# Unable to go online with uber driver app



## H.E. (Aug 5, 2021)

I'm unable to go online with uber driver app. I'm using a Samsung note 20. I really need help. I just joined uber 5 days ago. Tech support was no help.


----------



## Cut (Dec 4, 2019)

H.E. said:


> I'm unable to go online with uber driver app. I'm using a Samsung note 20. I really need help. I just joined uber 5 days ago. Tech support was no help.


You've given rides already? What does the app show? Try uninstalling and reinstalling the app.. I'm not sure if any of the Uber Hubs are open, but you may have to visit one when they do.


----------



## Nythain (Jul 15, 2021)

Not sure if this ever got resolved since OP never followed up. If you recently joined and haven't been able to go online since getting activated here's some things to confirm from a month of hell trying to get my app online.

1. Make sure all documents have been submitted and approved. Open app, hamburger menu button, account, documents. Everything should be green with a check mark. If anything isn't green, it either still needs submitted or is pending approval. This is especially important with the Background Check, as I and others have experienced it doesn't automatically get submitted, you have to push on the document (if it's blue) to have it submitted. This one hung me up for a couple days.

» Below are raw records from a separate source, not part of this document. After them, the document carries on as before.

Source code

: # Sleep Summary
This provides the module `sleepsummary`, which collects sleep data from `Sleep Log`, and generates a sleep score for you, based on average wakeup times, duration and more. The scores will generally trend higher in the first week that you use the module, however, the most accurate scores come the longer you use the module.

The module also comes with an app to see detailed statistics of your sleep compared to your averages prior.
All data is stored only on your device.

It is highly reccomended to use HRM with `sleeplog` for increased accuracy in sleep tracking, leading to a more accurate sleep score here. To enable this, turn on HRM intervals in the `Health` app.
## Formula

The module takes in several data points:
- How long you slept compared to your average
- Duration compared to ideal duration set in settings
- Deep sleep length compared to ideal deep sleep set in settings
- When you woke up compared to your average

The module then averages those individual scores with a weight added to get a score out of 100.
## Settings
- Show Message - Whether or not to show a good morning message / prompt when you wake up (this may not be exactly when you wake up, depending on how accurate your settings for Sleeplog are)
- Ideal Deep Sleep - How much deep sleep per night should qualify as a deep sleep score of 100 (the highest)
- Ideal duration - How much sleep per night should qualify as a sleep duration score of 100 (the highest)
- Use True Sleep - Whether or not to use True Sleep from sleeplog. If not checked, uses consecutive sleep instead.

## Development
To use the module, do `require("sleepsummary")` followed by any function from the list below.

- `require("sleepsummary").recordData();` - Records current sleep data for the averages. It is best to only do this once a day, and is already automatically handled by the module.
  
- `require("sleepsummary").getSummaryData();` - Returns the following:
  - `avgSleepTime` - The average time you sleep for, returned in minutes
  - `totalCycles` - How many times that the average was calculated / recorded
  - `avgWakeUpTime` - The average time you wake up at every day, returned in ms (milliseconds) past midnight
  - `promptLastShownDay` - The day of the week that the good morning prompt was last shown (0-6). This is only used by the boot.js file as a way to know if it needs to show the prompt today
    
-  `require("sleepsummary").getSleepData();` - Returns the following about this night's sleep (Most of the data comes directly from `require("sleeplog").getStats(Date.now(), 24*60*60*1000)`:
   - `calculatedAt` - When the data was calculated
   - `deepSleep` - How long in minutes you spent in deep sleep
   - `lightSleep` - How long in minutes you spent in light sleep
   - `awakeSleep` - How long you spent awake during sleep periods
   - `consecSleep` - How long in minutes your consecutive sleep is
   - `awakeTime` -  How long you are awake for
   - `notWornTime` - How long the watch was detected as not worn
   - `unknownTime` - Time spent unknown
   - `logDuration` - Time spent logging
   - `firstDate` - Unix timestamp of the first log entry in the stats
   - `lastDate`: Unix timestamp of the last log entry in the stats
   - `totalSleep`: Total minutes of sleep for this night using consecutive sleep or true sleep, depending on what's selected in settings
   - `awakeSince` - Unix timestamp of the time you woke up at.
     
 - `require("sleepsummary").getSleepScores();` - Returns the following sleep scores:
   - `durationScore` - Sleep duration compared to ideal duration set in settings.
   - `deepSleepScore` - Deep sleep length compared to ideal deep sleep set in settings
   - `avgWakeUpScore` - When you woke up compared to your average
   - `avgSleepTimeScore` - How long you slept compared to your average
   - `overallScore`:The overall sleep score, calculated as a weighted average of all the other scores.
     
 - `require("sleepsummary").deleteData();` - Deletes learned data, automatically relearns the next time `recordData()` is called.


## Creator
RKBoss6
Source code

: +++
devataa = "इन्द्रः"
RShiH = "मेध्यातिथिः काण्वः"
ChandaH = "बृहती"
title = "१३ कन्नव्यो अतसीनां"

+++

2. Permissions. Uber Driver apparently wants permission to do just about anything on your phone. At least that was what hung me up the most. I naturally gave it data, phone, and something else but still couldn't get it to go online. After weeks of dealing with support, one of them was finally like "Check and make sure app has all permissions", and find the spot in the app where it wants to be allowed to operate over other apps. Not sure if it was giving the app boatloads of permissions or that last one, but that ultimately solved my inability to go online.

3. In app support is completely useless. Don't buy their canned responses, and never ever believe they have escalated your issue and a specialist team is looking into it. If you have a hub near you, go get in person support. If not, try calling but if that doesn't work... take to social media. A well placed @ and # can get your problem solved in 30 minutes or less lol.


----------



## UL Lurker (Sep 18, 2021)

Nythain said:


> Not sure if this ever got resolved since OP never followed up. If you recently joined and haven't been able to go online since getting activated here's some things to confirm from a month of hell trying to get my app online.
> 
> 1. Make sure all documents have been submitted and approved. Open app, hamburger menu button, account, documents. Everything should be green with a check mark. If anything isn't green, it either still needs submitted or is pending approval. This is especially important with the Background Check, as I and others have experienced it doesn't automatically get submitted, you have to push on the document (if it's blue) to have it submitted. This one hung me up for a couple days.
> 
> ...



BTW, not everything on that list in the app is REQUIRED. For example, LAX requires drivers to do training to drive there. I refuse to drive to LAX, so I don't do that training. Neither Uber nor Lyft sends me fares to or from LAX. However, Uber constantly sends "reserved" rides to or from LAX to me . . . I just never take them.


----------